Monday, March 23, 2015

Immortal Life in Death

In 1951, Henrietta Lacks, a poor black tobacco farmer with cervical cancer, unknowingly donated her cells to science. Since then, her "HeLa" cells have been used to develop vaccines, cloning, gene mapping, in vitro fertilization, and many more technologies. Her cells have helped in generating million dollar scientific advancements, yet her family remains in poverty.

Rebecca Skloot wrote a nonfiction book about the life of Henrietta Lacks and the ethics surrounding the HeLa cell line. The book, titled The Immortal Life of Henrietta Lacks, contains photos and documents, as well as scientific and historical research. This story exposes a new field of ethics--bioethics--and the societal and legal implications that are bound to arise as we progress into an era where we must determine who owns our DNA: us or science.

In The Immortal Life of Henrietta Lacks, Rebecca Skloot captures the scientific, legal, and historical worlds, pulsing back and forth between them with each new chapter, weaving them closer together until they eventually collide. Although the book was published in 2010, Skloot conceived the idea when she was only sixteen years old. Her biology teacher had just taught the class the basics of cell division, and how it only takes one slight change in a protein to set the whole cycle off-balance, ultimately causing cancer. Almost as an afterthought, her instructor explained that these discoveries were made possible by studying a particular line of cancer cells: HeLa cells. Her instructor explained that although HeLa cells were the source of a wealth of medical knowledge, not much was known about their source. And just like that, Skloot’s curiosity was born. “Where was [Henrietta Lacks] from?” Skloot asked herself, as well as “Did she know how important her cells were [and] did she have any children?”

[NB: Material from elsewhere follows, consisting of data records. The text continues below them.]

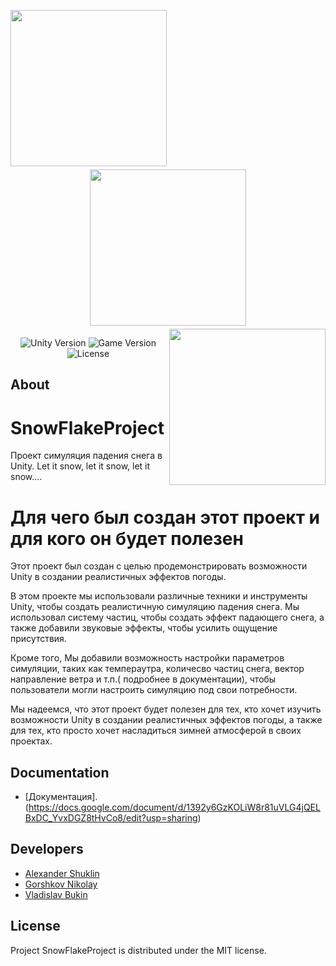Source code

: <p align="center" >
   <img align="left" src="https://i.ibb.co/ZggTm1X/msg1915751769-115482.jpg" width="250" style="margin-right: 100px;">
    <img src="https://i.ibb.co/hVT3t3R/msg1915751769-115481.jpg" width="250" style="margin:  5px;">
   <img align="right" src="https://i.ibb.co/PFC3CJb/16377e88-5ab6-4cb7-98c7-7c1023040887.jpg" width="250" style="margin-left: 5px;">
</p>

<p align="center">
   <img src="https://img.shields.io/badge/Engine%20%20-Unity%202021.3.20f1-brightgreen" alt="Unity Version">
   <img src="https://img.shields.io/badge/version-2.0.0(Alpha)-blue" alt="Game Version">
   <img src="https://img.shields.io/badge/License-MIT-red" alt="License">
</p>

## About

# SnowFlakeProject
Проект симуляция падения снега в Unity. Let it snow, let it snow, let it snow....

# Для чего был создан этот проект и для кого он будет полезен
Этот проект был создан с целью продемонстрировать возможности Unity в создании реалистичных эффектов погоды. 

В этом проекте мы использовали различные техники и инструменты Unity, чтобы создать реалистичную симуляцию падения снега. Мы использовал систему частиц, чтобы создать эффект падающего снега, а также добавили звуковые эффекты, чтобы усилить ощущение присутствия. 

Кроме того, Мы добавили возможность настройки параметров симуляции, таких как темпераутра, количесво частиц снега, вектор направление ветра и т.п.( подробнее в документации), чтобы пользователи могли настроить симуляцию под свои потребности. 

Мы надеемся, что этот проект будет полезен для тех, кто хочет изучить возможности Unity в создании реалистичных эффектов погоды, а также для тех, кто просто хочет насладиться зимней атмосферой в своих проектах.

## Documentation


- [Документация].(https://docs.google.com/document/d/1392y6GzKOLiW8r81uVLG4jQELBxDC_YvxDGZ8tHvCo8/edit?usp=sharing)

## Developers

- [Alexander Shuklin](https://github.com/ShuklinAleksandrr)
- [Gorshkov Nikolay](https://github.com/Nikgor2002)
- [Vladislav Bukin](https://github.com/VladislavBukin)

## License

Project SnowFlakeProject is distributed under the MIT license.
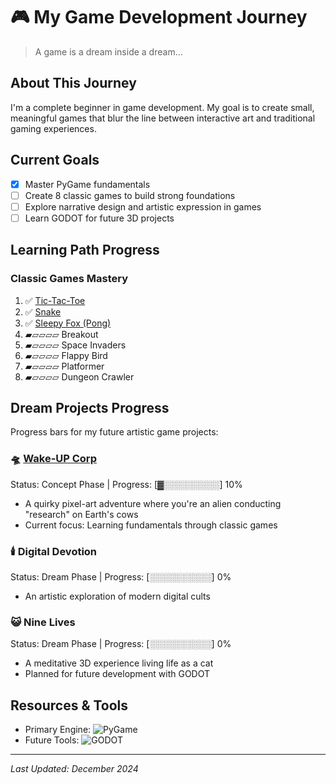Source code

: # 🎮 My Game Development Journey

> A game is a dream inside a dream...

## About This Journey
I'm a complete beginner in game development. My goal is to create small, meaningful games that blur the line between interactive art and traditional gaming experiences.

## Current Goals
- [x] Master PyGame fundamentals
- [ ] Create 8 classic games to build strong foundations
- [ ] Explore narrative design and artistic expression in games
- [ ] Learn GODOT for future 3D projects

## Learning Path Progress

### Classic Games Mastery
1. ✅ [Tic-Tac-Toe](https://github.com/aysieelf/Tic-Tac-Toe)
2. ✅ [Snake](https://github.com/aysieelf/Snake)
4. ✅ [Sleepy Fox (Pong)](https://github.com/aysieelf/Sleepy-Fox)
5. ▰▱▱▱▱ Breakout
6. ▰▱▱▱▱ Space Invaders
7. ▰▱▱▱▱ Flappy Bird
8. ▰▱▱▱▱ Platformer
9. ▰▱▱▱▱ Dungeon Crawler

## Dream Projects Progress
Progress bars for my future artistic game projects:

### 🛸 [Wake-UP Corp](https://github.com/aysieelf/Wake-UP-Corp)
Status: Concept Phase | Progress: [▓░░░░░░░░░] 10%
- A quirky pixel-art adventure where you're an alien conducting "research" on Earth's cows
- Current focus: Learning fundamentals through classic games

### 🕯️ Digital Devotion
Status: Dream Phase | Progress: [░░░░░░░░░░] 0%
- An artistic exploration of modern digital cults

### 😺 Nine Lives
Status: Dream Phase | Progress: [░░░░░░░░░░] 0%
- A meditative 3D experience living life as a cat
- Planned for future development with GODOT

## Resources & Tools
- Primary Engine: ![PyGame](https://img.shields.io/badge/pygame-1.9.3%2B%2F2.0%2B-orange)
- Future Tools: ![GODOT](https://img.shields.io/badge/Godot%20Engine-478CBF?logo=godotengine&logoColor=fff&style=flat)

---
*Last Updated: December 2024*
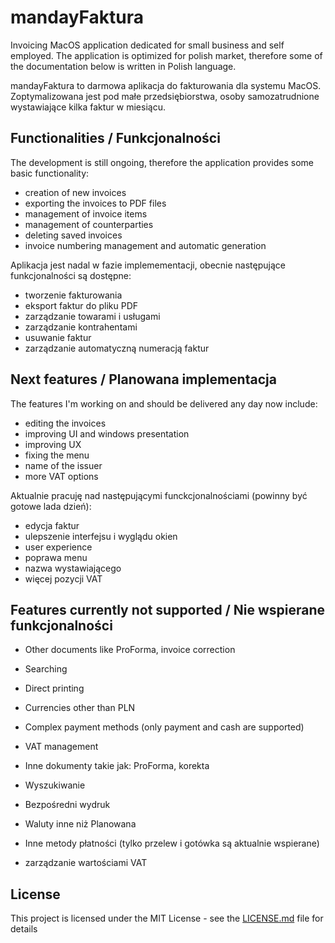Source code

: # mandayFaktura
Invoicing MacOS application dedicated for small business and self employed.
The application is optimized for polish market, therefore some of the documentation below is written in Polish language.

mandayFaktura to darmowa aplikacja do fakturowania dla systemu MacOS.
Zoptymalizowana jest pod małe przedsiębiorstwa, osoby samozatrudnione wystawiające kilka faktur w miesiącu.

## Functionalities / Funkcjonalności
The development is still ongoing, therefore the application provides some basic functionality:
- creation of new invoices
- exporting the invoices to PDF files
- management of invoice items
- management of counterparties
- deleting saved invoices
- invoice numbering management and automatic generation


Aplikacja jest nadal w fazie implemementacji, obecnie następujące funkcjonalności są dostępne:
- tworzenie fakturowania
- eksport faktur do pliku PDF
- zarządzanie towarami i usługami
- zarządzanie kontrahentami
- usuwanie faktur
- zarządzanie automatyczną numeracją faktur

## Next features / Planowana implementacja
The features I'm working on and should be delivered any day now include:
- editing the invoices
- improving UI and windows presentation
- improving UX
- fixing the menu
- name of the issuer
- more VAT options

Aktualnie pracuję nad następującymi funckcjonalnościami (powinny być gotowe lada dzień):
- edycja faktur
- ulepszenie interfejsu i wyglądu okien
- user experience
- poprawa menu
- nazwa wystawiającego
- więcej pozycji VAT

## Features currently not supported / Nie wspierane funkcjonalności
- Other documents like ProForma, invoice correction
- Searching
- Direct printing
- Currencies other than PLN
- Complex payment methods (only payment and cash are supported)
- VAT management

- Inne dokumenty takie jak: ProForma, korekta
- Wyszukiwanie
- Bezpośredni wydruk
- Waluty inne niż Planowana
- Inne metody płatności (tylko przelew i gotówka są aktualnie wspierane)
- zarządzanie wartościami VAT


## License

This project is licensed under the MIT License - see the [LICENSE.md](LICENSE.md) file for details
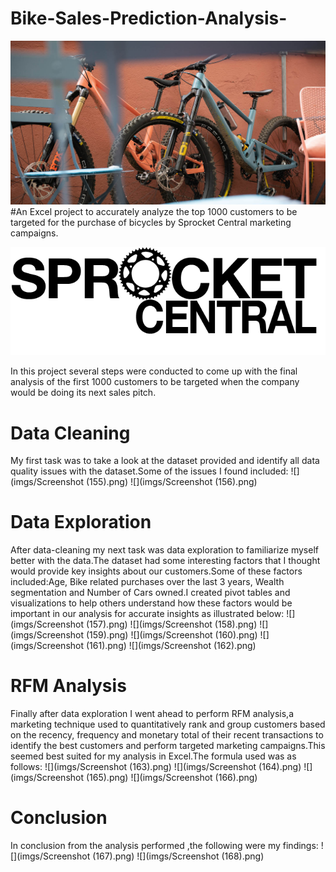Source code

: # Bike-Sales-Prediction-Analysis- 
![](imgs/Homeslider_.jpg)
#An Excel project to accurately analyze the top 1000 customers to be targeted for the purchase of bicycles by Sprocket Central marketing campaigns.

![](imgs/sprocket_central_logo.png)

In this project several steps were conducted to come up with the final analysis of the first 1000 customers to be targeted when the company would be doing its next sales pitch.
# Data Cleaning
My first task was to take a look at the dataset provided and identify all data quality issues with the dataset.Some of the issues I found included:
![](imgs/Screenshot (155).png)
![](imgs/Screenshot (156).png)

# Data Exploration
After data-cleaning my next task was data exploration to familiarize myself better with the data.The dataset had some interesting factors that I thought would provide key insights about our customers.Some of these factors included:Age, Bike related purchases over the last 3 years, Wealth segmentation and Number of Cars owned.I created pivot tables and visualizations to help others understand how these factors would be important in our analysis for accurate insights as illustrated below:
![](imgs/Screenshot (157).png)
![](imgs/Screenshot (158).png)
![](imgs/Screenshot (159).png)
![](imgs/Screenshot (160).png)
![](imgs/Screenshot (161).png)
![](imgs/Screenshot (162).png)

# RFM Analysis
Finally after data exploration I went ahead to perform RFM analysis,a marketing technique used to quantitatively rank and group customers based on the recency, frequency and monetary total of their recent transactions to identify the best customers and perform targeted marketing campaigns.This seemed best suited for my analysis in Excel.The formula used was as follows:
![](imgs/Screenshot (163).png)
![](imgs/Screenshot (164).png)
![](imgs/Screenshot (165).png)
![](imgs/Screenshot (166).png)

# Conclusion
In conclusion from the analysis performed ,the following were my findings:
![](imgs/Screenshot (167).png)
![](imgs/Screenshot (168).png)

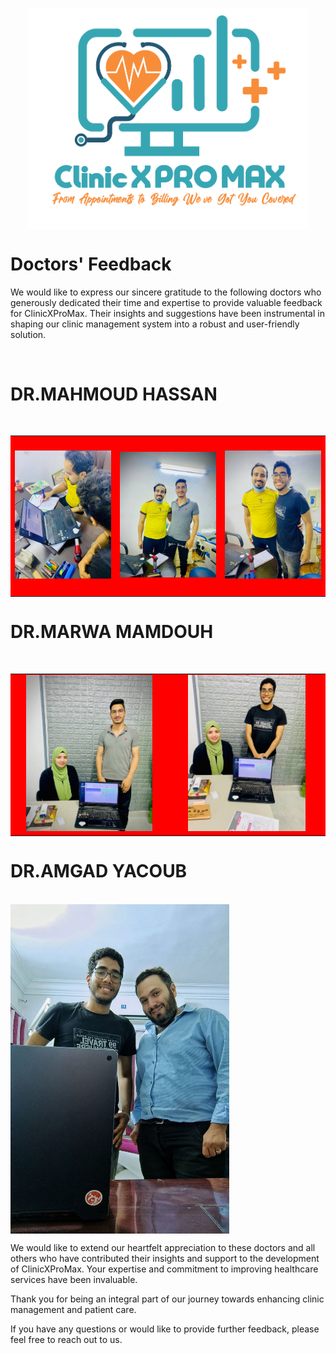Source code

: <p align="center">
 <img width="450px" src="Logo-ClinicXProMax.png" align="center" alt="ClinicXProMaxLogo" />

# Doctors' Feedback

We would like to express our sincere gratitude to the following doctors who generously dedicated their time and expertise to provide valuable feedback for ClinicXProMax. Their insights and suggestions have been instrumental in shaping our clinic management system into a robust and user-friendly solution.
    
&nbsp;
    
# DR.MAHMOUD HASSAN
<br>

<table>
    <tr>
        <td style="width:250px; height:250px; background-color:red;text-align:center; vertical-align:middle">
            <img src="Assets/DoctorsImages/Dr.MahmoudHassan-3.jpg"
                style="max-height:100%; max-width:100%" />
        </td>
      <td style="width:250px; height:250px; background-color:red;text-align:center; vertical-align:middle">
            <img src="Assets/DoctorsImages/Dr.MahmoudHassan-2.jpg"
                style="max-height:100%; max-width:100%" />
        </td>
      <td style="width:250px; height:250px; background-color:red;text-align:center; vertical-align:middle">
            <img src="Assets/DoctorsImages/Dr.MahmoudHassan-1.png"
                style="max-height:100%; max-width:100%" />
        </td>
    </tr>
</table>



# DR.MARWA MAMDOUH
<br>

<table>
    <tr>
        <td style="width:250px; height:250px; background-color:red;text-align:center; vertical-align:middle">
            <img src="Assets/DoctorsImages/Dr.MarwaMamdoh-2.jpg"
                style="max-height:100%; max-width:100%" />
        </td>
      <td style="width:250px; height:250px; background-color:red;text-align:center; vertical-align:middle">
            <img src="Assets/DoctorsImages/Dr.MarwaMamdoh-1.png"
                style="max-height:100%; max-width:100%" />
        </td>
    </tr>
</table>

# DR.AMGAD YACOUB
<br>

 <img width="350px" src="Assets/DoctorsImages/Dr.Amgad.jpg" align="center" alt="DR" />
 
  We would like to extend our heartfelt appreciation to these doctors and all others who have contributed their insights and support to the development of ClinicXProMax. Your expertise and commitment to improving healthcare services have been invaluable.

Thank you for being an integral part of our journey towards enhancing clinic management and patient care.

If you have any questions or would like to provide further feedback, please feel free to reach out to us.
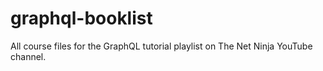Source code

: # graphql-booklist
All course files for the GraphQL tutorial playlist on The Net Ninja YouTube channel.
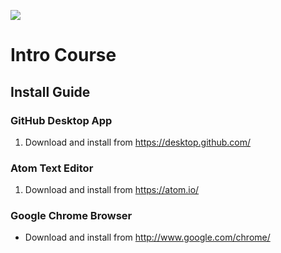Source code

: ![](http://static1.squarespace.com/static/538f3fcde4b05c5fecc7a40e/t/538f48a4e4b00d94e8c253b3/1453396632576/?format=400w)
# Intro Course
## Install Guide

### GitHub Desktop App
1. Download and install from https://desktop.github.com/

### Atom Text Editor
1. Download and install from https://atom.io/

### Google Chrome Browser
* Download and install from http://www.google.com/chrome/
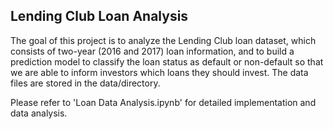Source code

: Lending Club Loan Analysis
-

The goal of this project is to analyze the Lending Club loan dataset, which consists of two-year (2016 and 2017) loan information, and to build a prediction model to classify the loan status as default or non-default so that we are able to inform investors which loans they should invest. The data files are stored in the data/directory. 

Please refer to 'Loan Data Analysis.ipynb' for detailed implementation and data analysis. 


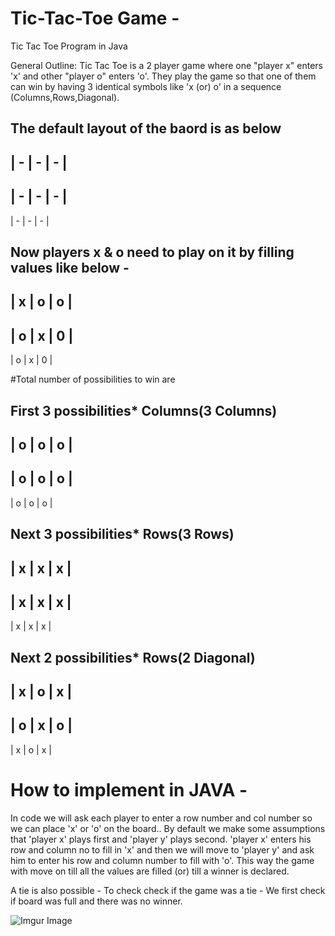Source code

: # Tic-Tac-Toe Game -
Tic Tac Toe Program in Java

General Outline:
Tic Tac Toe is a 2 player game where one "player x" enters 'x' and other "player o" enters 'o'. 
They play the game so that one of them can win by having 3 identical symbols like 'x (or) o' in a sequence (Columns,Rows,Diagonal).

**The default layout of the baord is as below**
-------------
| - | - | - | 
-------------
| - | - | - | 
-------------
| - | - | - |

Now players x & o need to play on it by filling values like below -
-------------
| x | o | o | 
-------------
| o | x | 0 | 
-------------
| o | x | 0 | 

#Total number of possibilities to win are 

First 3 possibilities*
Columns(3 Columns)
-------------
| o | o | o | 
-------------
| o | o | o | 
-------------
| o | o | o | 


Next 3 possibilities*
Rows(3 Rows)
-------------
| x | x | x | 
-------------
| x | x | x | 
-------------
| x | x | x | 


Next 2 possibilities*
Rows(2 Diagonal)
-------------
| x | o | x | 
-------------
| o | x | o | 
-------------
| x | o | x | 



# How to implement in JAVA  -

In code we will ask each player to enter a row number  and col number so we can place 'x' or 'o' on the board..
By default we make some assumptions that 'player x' plays first and 'player y' plays second.
'player x' enters his row and column no to fill in 'x' and then we will move to 'player y' and ask him to enter his row and column number to fill with 'o'. 
This way the game with move on till all the values are filled (or) till a winner is declared.

A tie is also possible - To check check if the game was a tie - We first check if board was full and there was no winner.
 

![Imgur Image](https://i.imgur.com/eyvpT41.gif)

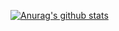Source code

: [![Anurag's github stats](https://github-readme-stats.vercel.app/api?username=Fallenefc&count_private=true&show_icons=true&theme=tokyonight)](https://github.com/anuraghazra/github-readme-stats)
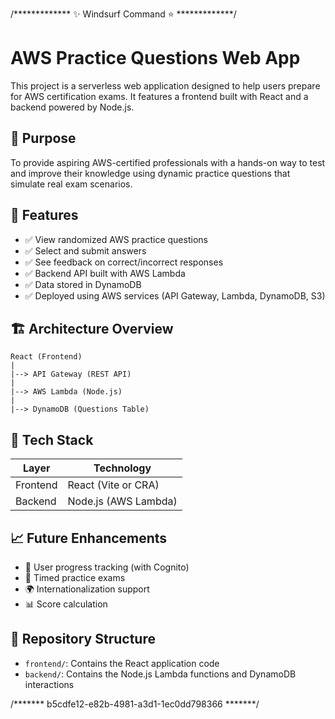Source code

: /*************  ✨ Windsurf Command ⭐  *************/
# AWS Practice Questions Web App

This project is a serverless web application designed to help users prepare for AWS certification exams. It features a frontend built with React and a backend powered by Node.js.

## 🧠 Purpose

To provide aspiring AWS-certified professionals with a hands-on way to test and improve their knowledge using dynamic practice questions that simulate real exam scenarios.

## 🚀 Features

- ✅ View randomized AWS practice questions
- ✅ Select and submit answers
- ✅ See feedback on correct/incorrect responses
- ✅ Backend API built with AWS Lambda
- ✅ Data stored in DynamoDB
- ✅ Deployed using AWS services (API Gateway, Lambda, DynamoDB, S3)

## 🏗️ Architecture Overview

    React (Frontend)  
    |
    |--> API Gateway (REST API)
    |
    |--> AWS Lambda (Node.js)
    |
    |--> DynamoDB (Questions Table)

## 🧰 Tech Stack

| Layer     | Technology           |
|----------|----------------------|
| Frontend | React (Vite or CRA)  |
| Backend  | Node.js (AWS Lambda) |

## 📈 Future Enhancements

- 📝 User progress tracking (with Cognito)
- 🧪 Timed practice exams
- 🌍 Internationalization support
- 📊 Score calculation

## 📂 Repository Structure

- `frontend/`: Contains the React application code
- `backend/`: Contains the Node.js Lambda functions and DynamoDB interactions

/*******  b5cdfe12-e82b-4981-a3d1-1ec0dd798366  *******/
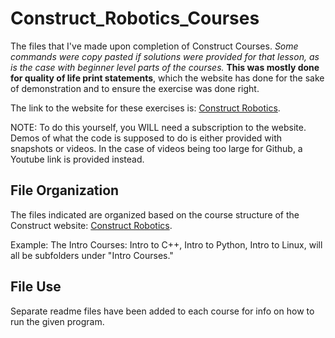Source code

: # Construct_Robotics_Courses
The files that I've made upon completion of Construct Courses. *Some commands were copy pasted if solutions were provided for that lesson, as is the case with beginner level parts of the courses.* **This was mostly done for quality of life print statements**, which the website has done for the sake of demonstration and to ensure the exercise was done right.  

The link to the website for these exercises is: [Construct Robotics](https://app.theconstructsim.com/).

NOTE: To do this yourself, you WILL need a subscription to the website. Demos of what the code is supposed to do is either provided with snapshots or videos. In the case of videos being too large for Github, a Youtube link is provided instead.

## File Organization
The files indicated are organized based on the course structure of the Construct website: [Construct Robotics](https://app.theconstructsim.com/). 

Example: The Intro Courses: Intro to C++, Intro to Python, Intro to Linux, will all be subfolders under "Intro Courses."

## File Use
Separate readme files have been added to each course for info on how to run the given program.
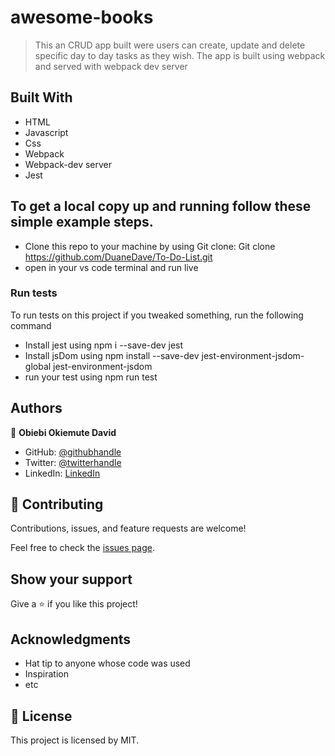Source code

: # awesome-books

> This an CRUD app built were users can create, update and delete specific day to day tasks as they wish. The app is built using webpack and served with webpack dev server

## Built With

- HTML
- Javascript
- Css
- Webpack
- Webpack-dev server
- Jest

## To get a local copy up and running follow these simple example steps.

- Clone this repo to your machine by using Git clone: Git clone https://github.com/DuaneDave/To-Do-List.git
- open in your vs code terminal and run live 


### Run tests
To run tests on this project if you tweaked something, run the following command

- Install jest using npm i --save-dev jest
- Install jsDom using npm install --save-dev jest-environment-jsdom-global jest-environment-jsdom
- run your test using npm run test


## Authors

👤 **Obiebi Okiemute David**

- GitHub: [@githubhandle](https://github.com/DuaneDave)
- Twitter: [@twitterhandle](https://twitter.com/dave_duane)
- LinkedIn: [LinkedIn](https://www.linkedin.com/in/okiemute-david-obiebi-6b4a6a230/)

## 🤝 Contributing

Contributions, issues, and feature requests are welcome!

Feel free to check the [issues page](https://github.com/DuaneDave/To-Do-List/issues).

## Show your support

Give a ⭐️ if you like this project!

## Acknowledgments

- Hat tip to anyone whose code was used
- Inspiration
- etc

## 📝 License

This project is licensed by MIT.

I chose this book because of the controversy regarding HeLa cell contamination of human cell lines. Entire studies have been falsified due to the identification of HeLa contamination in the cell lines being used. Further still, contamination in one study can lead to the falsification of data obtained from later studies that cited the initial study in which contamination was discovered.

1 comment:

  1. Hi, Kelley:

    The blogs looks like it's coming along nicely. The writing is suited well to the posting format. Quick, informative, engaging, and easy to absorb. I'd want you pay attention to the visual style a bit more. See if you can convert or switch out your background image for a header or banner, as the background makes the text of the posts difficult to read. I'd also recommend trying importing images into a few posts.

    Work a bit more with the format too. I appreciate the hypertext links, but sophisticated bloggers don't generally emphasize the presence of the link so much as identify a key moment in the text to link, knowing that savvy readers will recognize the hyperlink immediately.

    The book was definitely the run-away science writing hit of a couple years ago, though I haven't read it. I look forward to seeing what you have to say about it.